Autonomie financière des collectivités territoriales

En ouverture des débats, Paul Loridant a rappelé les raisons de l’opposition du groupe CRC : « Ce projet révèle la vision libérale de la décentralisation mise en œuvre par le gouvernement. Il ne peut en résulter qu’une insécurité financière pour les collectivités et une rupture d’égalité entre les citoyens. Le spectre d’une explosion de la fiscalité locale se précise, puisque les compétences transférées ne sont pas compensées par des contreparties adéquates. »
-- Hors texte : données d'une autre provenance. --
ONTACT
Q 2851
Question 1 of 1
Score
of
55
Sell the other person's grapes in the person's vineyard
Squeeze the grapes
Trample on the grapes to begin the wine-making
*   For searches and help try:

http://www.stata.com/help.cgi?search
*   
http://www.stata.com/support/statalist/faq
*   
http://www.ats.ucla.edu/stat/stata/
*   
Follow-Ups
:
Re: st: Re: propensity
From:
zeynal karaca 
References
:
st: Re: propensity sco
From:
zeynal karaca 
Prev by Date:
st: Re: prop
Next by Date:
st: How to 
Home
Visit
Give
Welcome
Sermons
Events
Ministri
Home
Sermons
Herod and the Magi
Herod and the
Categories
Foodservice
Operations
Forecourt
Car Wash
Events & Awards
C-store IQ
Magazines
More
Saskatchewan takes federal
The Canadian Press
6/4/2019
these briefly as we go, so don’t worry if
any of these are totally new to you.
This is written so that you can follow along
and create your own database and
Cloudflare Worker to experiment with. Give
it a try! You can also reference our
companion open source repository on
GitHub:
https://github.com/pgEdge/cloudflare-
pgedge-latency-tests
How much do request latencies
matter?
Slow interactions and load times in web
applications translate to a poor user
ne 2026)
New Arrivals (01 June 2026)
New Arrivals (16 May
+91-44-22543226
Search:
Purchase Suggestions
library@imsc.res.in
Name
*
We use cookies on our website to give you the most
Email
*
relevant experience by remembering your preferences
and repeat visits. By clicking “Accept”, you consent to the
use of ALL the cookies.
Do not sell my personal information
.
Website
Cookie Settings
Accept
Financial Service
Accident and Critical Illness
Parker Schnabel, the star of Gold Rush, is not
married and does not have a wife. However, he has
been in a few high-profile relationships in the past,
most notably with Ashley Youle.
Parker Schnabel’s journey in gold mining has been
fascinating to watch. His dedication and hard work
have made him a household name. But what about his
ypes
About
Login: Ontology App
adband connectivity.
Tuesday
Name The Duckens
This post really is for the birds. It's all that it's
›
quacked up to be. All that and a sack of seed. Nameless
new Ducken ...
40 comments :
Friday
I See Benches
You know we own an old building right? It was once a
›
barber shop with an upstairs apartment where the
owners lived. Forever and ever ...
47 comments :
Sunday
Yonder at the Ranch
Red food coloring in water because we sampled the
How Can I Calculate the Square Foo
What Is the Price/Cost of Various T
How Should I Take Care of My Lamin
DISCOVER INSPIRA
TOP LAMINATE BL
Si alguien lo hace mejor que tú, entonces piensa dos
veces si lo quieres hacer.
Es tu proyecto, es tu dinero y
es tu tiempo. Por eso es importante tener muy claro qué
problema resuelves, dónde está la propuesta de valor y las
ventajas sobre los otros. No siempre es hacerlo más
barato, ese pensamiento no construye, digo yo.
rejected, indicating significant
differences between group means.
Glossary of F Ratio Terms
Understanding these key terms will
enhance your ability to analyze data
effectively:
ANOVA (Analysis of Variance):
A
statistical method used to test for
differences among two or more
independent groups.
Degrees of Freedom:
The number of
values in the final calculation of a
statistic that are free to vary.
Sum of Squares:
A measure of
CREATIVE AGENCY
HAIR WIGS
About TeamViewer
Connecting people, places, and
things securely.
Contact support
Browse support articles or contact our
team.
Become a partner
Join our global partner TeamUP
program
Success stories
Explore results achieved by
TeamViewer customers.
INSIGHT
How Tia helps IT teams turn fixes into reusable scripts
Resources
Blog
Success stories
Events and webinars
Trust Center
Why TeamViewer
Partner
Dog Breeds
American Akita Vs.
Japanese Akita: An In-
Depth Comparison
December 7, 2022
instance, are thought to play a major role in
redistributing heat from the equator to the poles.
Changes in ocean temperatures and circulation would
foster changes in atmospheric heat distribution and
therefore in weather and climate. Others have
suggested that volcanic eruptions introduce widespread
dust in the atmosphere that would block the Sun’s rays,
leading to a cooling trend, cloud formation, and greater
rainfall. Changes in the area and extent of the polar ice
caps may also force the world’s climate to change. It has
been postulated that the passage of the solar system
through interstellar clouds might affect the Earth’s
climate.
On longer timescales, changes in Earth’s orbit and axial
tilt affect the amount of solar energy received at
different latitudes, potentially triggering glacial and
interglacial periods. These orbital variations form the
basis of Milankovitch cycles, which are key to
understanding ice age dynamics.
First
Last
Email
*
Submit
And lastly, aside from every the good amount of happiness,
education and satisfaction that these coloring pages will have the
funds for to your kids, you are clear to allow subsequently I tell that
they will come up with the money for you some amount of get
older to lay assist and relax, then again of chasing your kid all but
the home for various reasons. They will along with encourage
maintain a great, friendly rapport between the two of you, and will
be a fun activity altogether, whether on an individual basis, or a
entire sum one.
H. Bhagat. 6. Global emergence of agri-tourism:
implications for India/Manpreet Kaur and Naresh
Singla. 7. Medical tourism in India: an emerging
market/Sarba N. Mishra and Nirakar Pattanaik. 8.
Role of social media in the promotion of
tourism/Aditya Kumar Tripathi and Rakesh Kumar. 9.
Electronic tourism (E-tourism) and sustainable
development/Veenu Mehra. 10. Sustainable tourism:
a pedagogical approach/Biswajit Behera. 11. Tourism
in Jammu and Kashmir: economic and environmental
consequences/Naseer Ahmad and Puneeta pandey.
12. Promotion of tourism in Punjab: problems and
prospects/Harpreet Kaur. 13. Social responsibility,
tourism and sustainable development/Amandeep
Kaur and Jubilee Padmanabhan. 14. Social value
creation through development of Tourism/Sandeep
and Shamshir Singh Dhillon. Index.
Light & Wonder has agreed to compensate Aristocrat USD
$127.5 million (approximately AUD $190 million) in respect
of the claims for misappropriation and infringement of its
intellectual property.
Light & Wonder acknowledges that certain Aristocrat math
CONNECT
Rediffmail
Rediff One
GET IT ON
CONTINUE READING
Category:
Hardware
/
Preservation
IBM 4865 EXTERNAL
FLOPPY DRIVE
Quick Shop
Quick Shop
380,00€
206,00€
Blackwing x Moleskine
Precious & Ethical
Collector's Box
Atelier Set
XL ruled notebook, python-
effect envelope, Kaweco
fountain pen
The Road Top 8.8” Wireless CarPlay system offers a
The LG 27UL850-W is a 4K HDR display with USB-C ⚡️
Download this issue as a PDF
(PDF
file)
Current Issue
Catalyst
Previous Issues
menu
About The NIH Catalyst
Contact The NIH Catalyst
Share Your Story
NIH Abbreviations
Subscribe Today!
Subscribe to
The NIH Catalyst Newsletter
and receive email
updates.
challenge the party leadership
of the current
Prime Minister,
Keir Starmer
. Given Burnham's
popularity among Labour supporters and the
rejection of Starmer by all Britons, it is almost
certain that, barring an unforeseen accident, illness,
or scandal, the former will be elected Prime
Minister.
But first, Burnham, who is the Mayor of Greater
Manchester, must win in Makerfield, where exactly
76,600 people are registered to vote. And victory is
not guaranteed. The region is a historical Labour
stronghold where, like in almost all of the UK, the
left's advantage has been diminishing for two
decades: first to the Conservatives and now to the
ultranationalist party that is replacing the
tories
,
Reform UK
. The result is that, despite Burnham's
Chez OCT, les "patrons voyous" frappent de nouveau

A l’occasion d’une question d’actualité, Paul Loridant est revenu sur le cas de l’entreprise OCT, dans l’Essonne, nouvelle illustration du comportement des "patrons voyous". Le pouvoir actuel, a estimé le sénateur-maire des Ulis à l’adresse de François Fillon, porte une lourde responsabilité dans ce genre d’affaires : "Au-delà de toutes les déclarations de compassion, spécialité de ce gouvernement, pour les victimes des plans sociaux, vous conduisez une politique d’austérité salariale et budgétaire. Les plans sociaux et les patrons voyous peuvent être dénoncés par le gouvernement. La réalité, têtue, vous rattrape."